Sunday, May 18, 2008

We're not in the US anymore

Feeling good tonight. Maybe it was the grand Guiness I drank with Okey, or the pork I ate for lunch (Malanville is amazing... ah, Benin), or the completely understood conversation I had just now while getting a post-beer tea and egg sandwhich... Or maybe it's that this place has really become home. I feel comfortable here. Not like in the US, but it's nice and safe, and puts me mostly at ease.

That said, let me relate my day and its expansion of the intrinsic knowledge that this is notthe US and maybe never will be anything like it.

Awoke early to a phone call from Kelsey. Always a welcome awakening and today like none other as I was excited (scared?) for her airplane jumping and especially excited for the 6 weeks before I see her.

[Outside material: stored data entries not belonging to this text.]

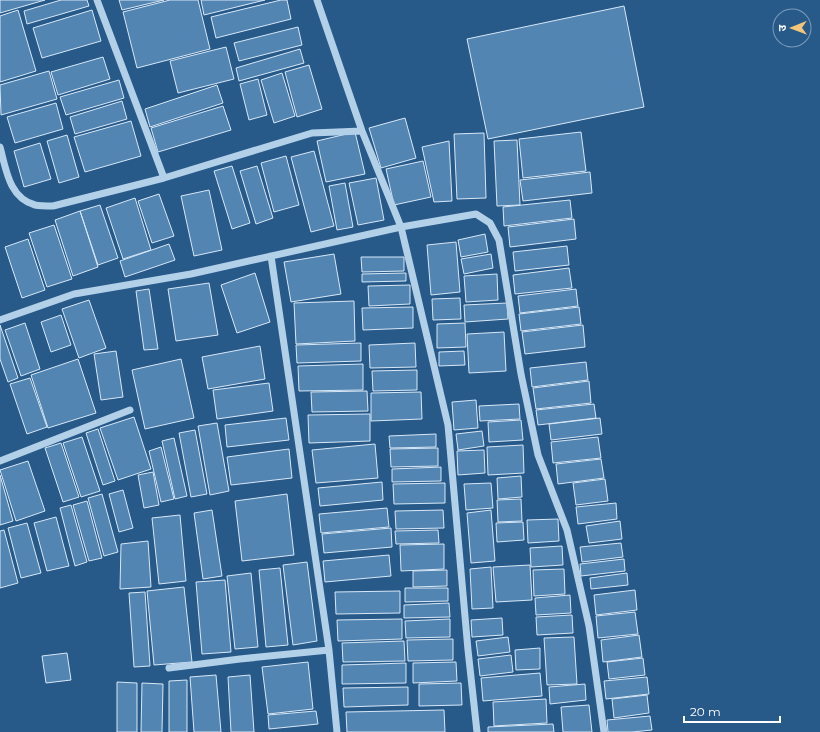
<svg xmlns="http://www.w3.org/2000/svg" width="820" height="732" viewBox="0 0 820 732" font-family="Montserrat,'Noto Sans Devanagari',sans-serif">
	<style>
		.building { fill: #5385b2; stroke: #d7e8f7 }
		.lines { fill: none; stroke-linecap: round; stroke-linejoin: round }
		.minor { stroke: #b3d0e9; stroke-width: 7 }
	</style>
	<rect width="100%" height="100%" fill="#275989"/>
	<path class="building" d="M0 0H45L0 13Z
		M61 0H87L89 6 27 24 24 11Z
		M119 0H164L122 10Z
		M170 0H198L210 49 137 68 123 12Z
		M201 0H265L204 15Z
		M281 0H287L291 19 216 38 211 17Z
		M624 6 644 107 488 139 467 39Z
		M18 10 36 71 0 82V16Z
		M92 10 101 41 42 58 33 28Z
		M298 27 302 45 239 61 234 43Z
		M226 47 234 79 178 93 170 61Z
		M300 49 304 63 239 81 236 68Z
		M103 57 110 79 58 95 51 72Z
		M309 65 322 109 297 117 285 72Z
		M49 71 57 99 1 115 0 85Z
		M282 73 295 116 274 123 261 80Z
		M258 79 267 115 249 120 240 84Z
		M119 80 124 98 66 115 60 97Z
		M217 85 223 103 150 127 145 109Z
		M122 101 127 119 75 134 70 117Z
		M56 103 63 129 15 143 7 117Z
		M223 106 231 130 158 152 151 128Z
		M405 118 416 158 381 168 369 128Z
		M131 121 141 156 85 172 74 137Z
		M355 132 365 174 326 182 317 141Z
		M581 132 586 171 523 178 519 139Z
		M484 133 486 198 457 199 454 134Z
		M67 135 79 177 59 183 47 141Z
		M517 140 520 205 497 206 494 141Z
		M449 141 452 201 434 202 422 147Z
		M40 143 51 179 24 187 14 151Z
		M314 151 334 226 311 232 291 157Z
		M286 156 299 205 274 212 261 163Z
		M423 161 431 197 394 205 386 169Z
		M232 166 250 223 232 229 214 171Z
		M257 166 273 218 256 224 240 171Z
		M590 172 592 193 523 201 520 180Z
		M376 178 384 220 358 225 349 183Z
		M345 183 353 227 337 230 329 186Z
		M209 190 222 250 194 256 181 196Z
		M159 194 174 236 152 243 138 201Z
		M135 198 151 250 123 259 106 208Z
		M570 200 572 218 504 226 503 207Z
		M100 205 118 258 98 265 80 211Z
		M80 211 98 267 73 276 55 220Z
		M574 219 576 239 510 247 508 227Z
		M54 225 72 279 47 287 29 233Z
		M485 234 488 252 461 257 458 240Z
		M28 239 45 290 22 298 5 247Z
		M456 242 460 292 431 295 427 245Z
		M169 244 175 260 125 277 120 261Z
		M567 246 569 265 515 271 513 252Z
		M334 254 341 294 291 302 284 262Z
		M491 254 493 268 464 274 461 259Z
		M361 257H404V271L362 272Z
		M569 268 572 288 515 294 513 275Z
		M255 273 270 322 237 333 221 285Z
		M406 273V281L362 282V274Z
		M497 274 498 300 466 302 464 276Z
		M209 283 218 335 176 341 168 289Z
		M410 285V304L369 306 368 286Z
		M149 289 158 349 144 350 136 291Z
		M576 289 578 306 520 313 518 296Z
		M460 298 461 319 433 320 432 299Z
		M89 300 106 348 79 358 62 309Z
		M354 301 355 341 296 344 294 303Z
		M507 303 508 319 465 322 464 305Z
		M413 307V328L363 330 362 308Z
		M579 307 581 324 521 331 519 314Z
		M61 315 71 345 51 352 41 322Z
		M25 323 40 369 21 376 5 330Z
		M465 323 466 347 437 348V324Z
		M0 325 18 378 8 382 0 359Z
		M583 325 585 347 525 354 522 332Z
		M504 332 506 371 469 373 467 334Z
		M361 343V361L297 363 296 345Z
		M415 343 416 367 370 368 369 345Z
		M260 346 265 379 208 389 202 357Z
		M116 351 123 397 101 400 94 354Z
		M464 351 465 365 439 366V352Z
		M78 359 96 413 48 428 31 375Z
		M181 359 194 418 145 429 132 370Z
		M586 362 588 380 532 387 530 368Z
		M363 364V390L299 391 298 366Z
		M417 370V390L373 391 372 371Z
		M30 378 47 427 27 434 10 384Z
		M589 381 591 403 536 409 533 388Z
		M269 383 273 411 217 419 213 390Z
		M367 391 368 411 312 412 311 392Z
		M421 392 422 419 371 421V393Z
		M476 400 478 428 454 430 452 402Z
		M519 404 520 419 480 421 479 406Z
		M594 404 596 418 538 425 536 410Z
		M370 414V441L309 443 308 415Z
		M134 417 151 469 118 480 100 428Z
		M286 418 289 440 227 447 225 425Z
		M600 418 602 434 551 440 549 424Z
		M521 420 523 440 489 442 488 422Z
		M217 423 229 491 210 495 198 426Z
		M98 429 115 481 103 485 86 433Z
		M195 430 207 494 191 497 179 433Z
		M482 431 484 446 458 450 456 434Z
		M436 434V447L390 448 389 436Z
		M82 437 100 491 81 497 63 443Z
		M598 437 601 458 553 463 551 442Z
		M174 438 187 496 175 499 162 441Z
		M61 443 79 497 63 502 45 448Z
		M375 444 378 478 316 483 312 450Z
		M523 445 524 473 488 475 487 447Z
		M161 447 174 499 161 502 149 451Z
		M438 448V466L391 467 390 449Z
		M289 449 292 478 231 485 227 457Z
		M484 450 485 473 458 475 457 451Z
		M601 459 604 478 558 484 556 464Z
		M28 461 45 511 16 521 0 470Z
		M441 467V481L392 482V469Z
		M153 472 159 505 144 508 138 475Z
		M0 475 13 521 0 525Z
		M521 476 522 497 498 499 497 478Z
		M605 479 608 501 576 505 573 483Z
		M382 482 383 500 320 506 318 488Z
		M445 483V503L394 504 393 484Z
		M491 483 493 508 466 510 464 484Z
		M123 490 133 528 119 532 109 494Z
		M102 494 118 552 104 556 88 498Z
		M287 494 294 555 242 561 235 501Z
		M521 499 522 521 498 522 497 500Z
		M87 501 102 558 89 561 73 505Z
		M616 503 617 519 578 524 576 507Z
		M71 505 87 562 75 566 60 508Z
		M387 508 389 527 321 533 319 514Z
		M212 510 222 576 203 579 194 513Z
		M443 510 444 528 396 529 395 511Z
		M491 510 495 561 471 563 467 513Z
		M180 515 186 581 159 584 152 518Z
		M56 517 69 566 47 571 34 523Z
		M558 519 559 541 528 543 527 520Z
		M620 521 622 539 589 543 586 526Z
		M523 522 524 540 497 542 496 523Z
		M27 523 41 573 21 578 8 528Z
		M391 528 392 547 324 553 322 534Z
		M4 530 18 583 0 588V531Z
		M438 530 439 543 396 544 395 531Z
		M148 541 151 587 120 589 121 544Z
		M621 543 623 557 582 562 580 547Z
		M444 544V569L401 571 400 545Z
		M562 546 563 565 531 567 530 548Z
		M389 555 391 576 325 582 323 561Z
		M624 559 625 571 581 576 580 564Z
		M307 562 317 641 293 645 283 565Z
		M530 565 532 600 496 602 493 567Z
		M491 567 493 608 472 609 470 569Z
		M280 568 288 645 266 647 259 570Z
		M564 569 565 594 534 596 533 570Z
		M447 570V586L413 587V571Z
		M251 573 258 647 235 649 227 576Z
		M627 573 628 585 591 589 590 578Z
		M225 580 231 652 202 654 196 582Z
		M184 587 192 662 154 665 147 591Z
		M405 588H448V601L405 602Z
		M635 590 637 610 596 615 594 595Z
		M400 591V613L336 614 335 592Z
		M145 592 150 666 134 667 129 593Z
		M570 595 571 613 536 615 535 598Z
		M449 603 450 617 404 618V605Z
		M635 612 638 634 598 638 596 616Z
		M572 615 573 633 537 635 536 617Z
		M502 618 503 635 472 637 471 620Z
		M402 619V639L338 641 337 620Z
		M450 619V637L406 638 405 621Z
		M639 635 642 657 603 662 601 640Z
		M508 637 510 652 478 656 476 641Z
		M574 637 577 684 547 685 544 638Z
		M453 639V660L408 661 407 640Z
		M404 641 405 661 343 662 342 643Z
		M540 648V669L516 670 515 650Z
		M67 653 71 680 46 683 42 656Z
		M511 655 513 672 480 676 478 659Z
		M643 658 645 675 609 679 607 662Z
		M308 662 313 709 268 714 262 667Z
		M456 662 457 681 413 683V663Z
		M406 663V683L342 684V665Z
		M540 673 542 696 483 701 481 678Z
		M216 675 221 732H194L190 677Z
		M250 675 254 732H231L228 677Z
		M647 677 649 694 606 699 604 681Z
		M187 680V732H169V681Z
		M117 682 137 683V732H117Z
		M142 683 163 684 162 732H141Z
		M461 683 462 705 419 706V684Z
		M585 684 586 700 550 704 549 687Z
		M408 687V705L344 707 343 688Z
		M647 695 649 713 614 718 612 699Z
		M546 699 547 723 494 726 493 702Z
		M589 705 592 732H563L561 707Z
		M444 710 445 732H347L346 712Z
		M316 711 318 724 269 729 268 715Z
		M650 716 652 730 632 732H608L607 720Z
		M553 724 554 732H488V727Z"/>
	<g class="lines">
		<path class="minor" d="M97 0 164 178
			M317 0 362 131 401 227 448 425 468 650 477 732
			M0 147C6 169 9 198 35 205 40 206 47 206 53 206L164 178 312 133 362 131
			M271 256 329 650 337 732
			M0 320 74 294 191 274 401 227 476 214 490 223 499 240 521 374 538 455 567 530 589 626 604 732
			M0 461 130 410
			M169 668 240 659 329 650"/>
	</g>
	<g transform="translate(792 28) rotate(269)"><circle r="19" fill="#275989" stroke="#7d9bb8"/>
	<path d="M0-3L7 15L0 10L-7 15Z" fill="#f2c579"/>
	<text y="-6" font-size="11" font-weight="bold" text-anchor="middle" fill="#ffffff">उ</text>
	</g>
	<path d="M684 716v6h96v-6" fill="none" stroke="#ffffff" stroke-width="2"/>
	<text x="690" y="716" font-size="12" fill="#ffffff" stroke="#275989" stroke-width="3" paint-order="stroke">20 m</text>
</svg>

Did laundry and then hopped on my bike for a quick jont the 7km or so down to visit Megan in Malanville. Nice ride; cloudy, not too hot. Only slightly drenched in sweat by the time I got there. The purpose: to eat PORK. Living in a muslim country (98% officially) pork is pretty much non-existant. I miss it. I miss my hogs and swine. Hence the early rising for a pork lunch. The place we went was nice enough. It attracted a lot of people from the bar across the street, and you'd be surprised how many people can be DRUNK by 11:30.

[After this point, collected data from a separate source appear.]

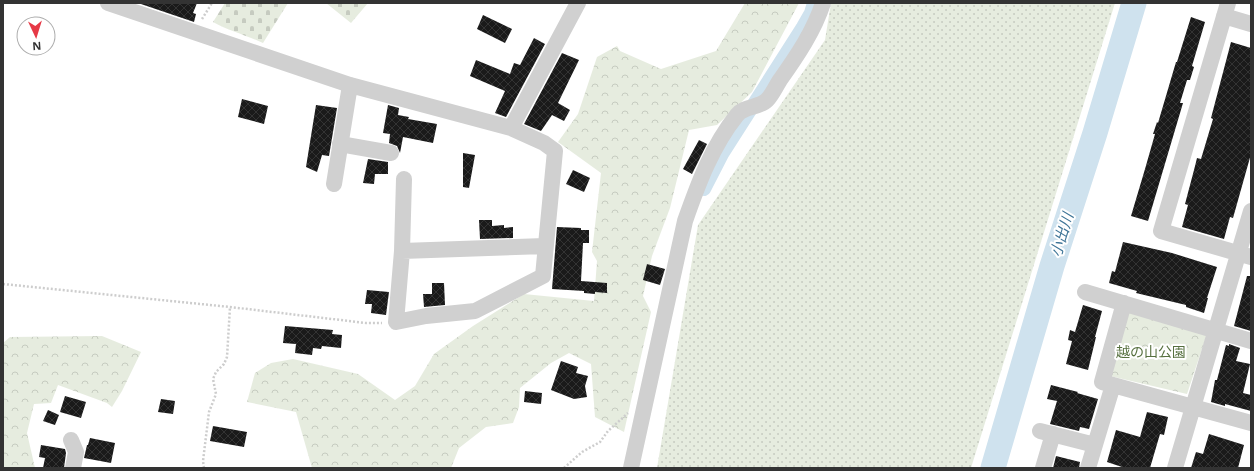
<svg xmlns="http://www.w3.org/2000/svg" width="1254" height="471" viewBox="0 0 1254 471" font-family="'Open Sans','Noto Sans JP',sans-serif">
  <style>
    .grass { fill: url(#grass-dots) }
    .forest { fill: url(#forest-crowns) }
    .cemetery { fill: url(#cemetery-stones) }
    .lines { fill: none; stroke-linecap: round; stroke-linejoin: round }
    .canal { stroke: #cfe2ee; stroke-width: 14 }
    .river { stroke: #cfe2ee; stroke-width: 25 }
    .building { fill: url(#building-cross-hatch) }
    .path { stroke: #cdcdcd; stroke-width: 2.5; stroke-dasharray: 2 2; stroke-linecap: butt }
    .minor { stroke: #d0d0d0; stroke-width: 16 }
    .labels { text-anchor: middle; stroke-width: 4; stroke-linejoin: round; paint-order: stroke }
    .park-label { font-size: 14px; fill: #56703f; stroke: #fff }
    .water-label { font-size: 15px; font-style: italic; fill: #3f7597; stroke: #fff }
  </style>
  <defs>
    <pattern id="grass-dots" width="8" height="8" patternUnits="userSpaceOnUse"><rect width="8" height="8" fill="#e6ecdf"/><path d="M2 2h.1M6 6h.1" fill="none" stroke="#c6cbc0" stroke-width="1.8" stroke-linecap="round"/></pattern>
    <pattern id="forest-crowns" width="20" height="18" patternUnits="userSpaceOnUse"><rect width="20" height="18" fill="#e6ecdf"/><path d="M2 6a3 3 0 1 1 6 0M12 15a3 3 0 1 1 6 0" fill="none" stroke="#c6cbc0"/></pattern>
    <pattern id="cemetery-stones" width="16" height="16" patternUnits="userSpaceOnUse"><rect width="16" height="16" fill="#e6ecdf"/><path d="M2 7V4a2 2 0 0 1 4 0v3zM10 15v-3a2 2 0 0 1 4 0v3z" fill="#c6cbc0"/></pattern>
    <pattern id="building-cross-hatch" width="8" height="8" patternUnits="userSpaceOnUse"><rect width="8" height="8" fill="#1a1a1a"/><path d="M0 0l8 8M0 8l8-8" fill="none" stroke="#333"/></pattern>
  </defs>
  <rect width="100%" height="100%" fill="#fff"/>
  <!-- grass -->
  <path class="grass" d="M831 3H1115L971 468H657L698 225 825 40Z"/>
  <!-- forest -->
  <path class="forest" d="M745 3H799L752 92 717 125 689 130 670 208 652 256 643 296 651 312 624 432 595 417 591 364 569 353 551 363 520 388 519 407 513 423 486 427 459 448 451 468H312L296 412 247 402 255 373 271 363 293 359 358 374 395 400 415 386 434 354 473 326 524 294 594 301 597 261 592 252 601 173 558 142 578 114 597 57 617 46 620 51 661 69 716 51Z
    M1128 312 1207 334 1187 394 1110 376Z
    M102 336 141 352 122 391 112 407 107 403 58 385 51 403 34 404 27 433 35 468H3V343L10 337Z"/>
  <!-- cemetery -->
  <path class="cemetery" d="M225 3H288L263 43C246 35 229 31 213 22Z
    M326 3H368L351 23Z"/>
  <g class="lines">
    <!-- canal -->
    <path class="canal" d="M704 189 722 154 803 27 811 13 814 3"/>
    <!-- river -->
    <path class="river" d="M993 468 1052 266 1095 133 1134 3"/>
  </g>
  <!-- building -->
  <path class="building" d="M138 3H197L193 13 196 14 194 22Z
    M483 15 512 29 505 43 477 29Z
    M1191 17 1205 22 1192 66 1194 67 1190 80H1187L1180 103H1183L1148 221 1131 216 1145 169 1155 134H1153L1157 122 1158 123 1176 62H1177Z
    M534 38 545 44 506 117 495 113 505 91 470 76 476 60 510 74 514 63 520 65Z
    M1231 42 1251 48V154L1233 218 1230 217 1224 239 1182 227 1188 205 1185 204 1194 170 1197 158 1201 159 1213 119 1211 118Z
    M562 53 579 60 558 103 570 110 564 121 552 115 541 131 524 124Z
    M242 99 268 106 264 124 238 117Z
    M316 105 337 108 329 156 322 155 317 172 306 167Z
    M388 105 399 108 398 115 409 117 408 119 437 124 433 143 403 137 400 153 397 146 389 143 390 134 383 133Z
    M699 140 707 144 692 174 683 169Z
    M463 153 475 155 469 188 463 187Z
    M368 159 388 162V174H375L374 184 363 183Z
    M573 170 590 178 584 192 566 184Z
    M479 220H492V226L504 225V228L513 227V238L480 239Z
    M557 227 581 228V230H589V243H583L581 281 607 283V293L595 292V294L584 293V291L552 289Z
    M1123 242 1172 253 1217 267 1207 298H1208L1204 313 1186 307V305L1136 293 1137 291 1109 283 1112 271 1115 272Z
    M647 264 665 269 660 285 643 280Z
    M1247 276H1251V331L1234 326Z
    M432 283H444L445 305 424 307 423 294H432Z
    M367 290 389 292 386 315 371 313 372 304H365Z
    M1083 305 1102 311 1095 337H1096L1088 370 1066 364 1072 341 1068 340 1070 330 1075 332Z
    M285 326 333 330 332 334 342 335 341 348 322 346 321 349 313 348 312 355 295 353 296 344 283 343Z
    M1229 344 1240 348 1236 361 1250 364 1243 393 1251 395V411L1225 404V406L1211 402 1215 380H1217L1226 345 1229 346Z
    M561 361 578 367 576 373 588 376 585 386 587 397 574 399 551 390Z
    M1051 385 1078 392 1077 393 1098 399 1089 429 1080 427 1079 431 1050 424 1057 401 1047 399Z
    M525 391 542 393 541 404 524 402Z
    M65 396 86 402 81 418 60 412Z
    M161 399 175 401 173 414 158 412Z
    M48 410 59 415 55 425 43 421Z
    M1147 412 1168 417 1164 435 1160 434 1150 468H1125L1107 462 1116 430 1140 437Z
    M213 426 247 432 244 447 210 441Z
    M1209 434 1244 445 1238 468H1191L1196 452 1203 454Z
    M90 438 115 443 111 463 84 458 87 445H88Z
    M41 445 65 449 66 453 64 468H43L45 458 39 457Z
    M1056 456 1080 462 1079 468H1053Z"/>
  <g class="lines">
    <!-- path -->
    <path class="path" d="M202 19 212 3
      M3 284 230 307 366 323H382
      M204 468 203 461 209 412 216 394 213 379 216 372 224 364 227 357 230 307
      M564 468 582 452 600 442 608 431 628 413"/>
    <!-- minor -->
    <path class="minor" d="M108 3 350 85 511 128 544 143 555 151 543 276 475 311 426 316 396 322 402 251 404 179
      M1228 3 1161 231 1251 257
      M1224 16 1251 24
      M511 128 578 3
      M340 144 391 153
      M334 184 350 85
      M402 251 545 246
      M1085 292 1251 341
      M1113 385 1251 423
      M1040 431 1095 445
      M71 440 76 452 73 468
      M631 468 685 221C698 184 712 146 737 115 744 106 759 108 767 100 772 95 776 86 780 80 797 56 814 31 823 3
      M1043 468 1053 434
      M1088 468 1113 385 1102 382 1124 303
      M1175 468 1251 211"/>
  </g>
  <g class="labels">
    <!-- park labels -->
    <g class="park-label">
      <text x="1151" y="357">越の山公園</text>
    </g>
    <!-- water labels -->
    <g class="water-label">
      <text transform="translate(1062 235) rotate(-73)" y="5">小出川</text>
    </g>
  </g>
  <!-- border -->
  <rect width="1254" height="471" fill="none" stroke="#333333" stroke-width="8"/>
  <!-- north arrow -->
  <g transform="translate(36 36) rotate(176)"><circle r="19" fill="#ffffff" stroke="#adadad"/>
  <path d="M0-3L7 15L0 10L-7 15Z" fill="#e63946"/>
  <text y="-6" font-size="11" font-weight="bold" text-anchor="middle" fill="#333333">N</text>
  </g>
</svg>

We did get to pick out our own piece of meat and eat it while watching the lucky living pigs wander around and munch on decomposing trash, happily unaware that tomorrow it couls be them we're eating. Note if you come: get here early or be ok eating fat, though PORK fat is pretty darn good-tasting after a 10 month hog-fast.

Over lunch I got some scarry news from Megan and the main recollection that I am not living in America anymore:
Apparently the police in Malanville caught five bandits who had been working the road south of town, riping off trucks that rolled through. After arresting them, a mob show decended on the station demanding the prisoners as it was believed they were responsible for the death of a driver. The police, fairly enough, declared the prisoners would go to a jail in Kandi, 150km South. The mob was none too happy, but left.
Now I don't know if it was an attempt to be sneaky or an attempt to give into the mob demand in some way, but the police apparently decided it was best to send the suspects to jail on a rented bush taxi with only two officers as escort. They didn't make it 100 yards. A reformed mob stopped the car, dragged the handcuffed suspects out and BEAT THEM TO DEATH with clubs, sticks, fists, and feet. Each was killed in a mob frenzy, save for the escorting officers who were apparently too afraid to even get out of the taxi and a woman apparently involved with the bandits, who was only badly beaten.
This happened not fifty feet in front of Megan's house, and had she not gone to the market she would've been there to witness the bloody scene, which was apparently so bad people were running away and blood stains were left until the next day's heavy rain.
It's been hard trying to explain to people why this was wrong. "But they deserved it" is the response. Mob rule. Africa is really in the hands of mobs. Mobs and those who can stir them up. Look at Kenya's recent elections. South Africa's anti-immigrant riots. Rawanda. The only places mobs fail to achieve their goal is where they're crushed or subdued by strong government and police/military support, employing superior firepower.
The concept of organized justice, the attempt at fairness, level-handed and level-headedness is missing. Blame it on weak governments and judicial systems. People will automatically consign the fate of individuals with little or no debate or viewing evidence. What good is all that? Especially to a mob stirred to a frenzy. Never mess with angry Africans mobs. Scary.
Safely back in Gaya now where only student protests have actually hinted at this facet of African life, though people in Niger have equally been known to beat to death people accused of thievery. Though in all fairness, I doubt this is an "African" thing as much as weak police/judicial/governmental problem. It's just that this, poverty and frustration, and heat all add together for a dangerous stew that can easily boil over here.

Ok, but really I do like it here and I do feel safe... that was just a little ranting about mobs. Even Italy has mobs, and they're fighting over TRASH. That's so lame.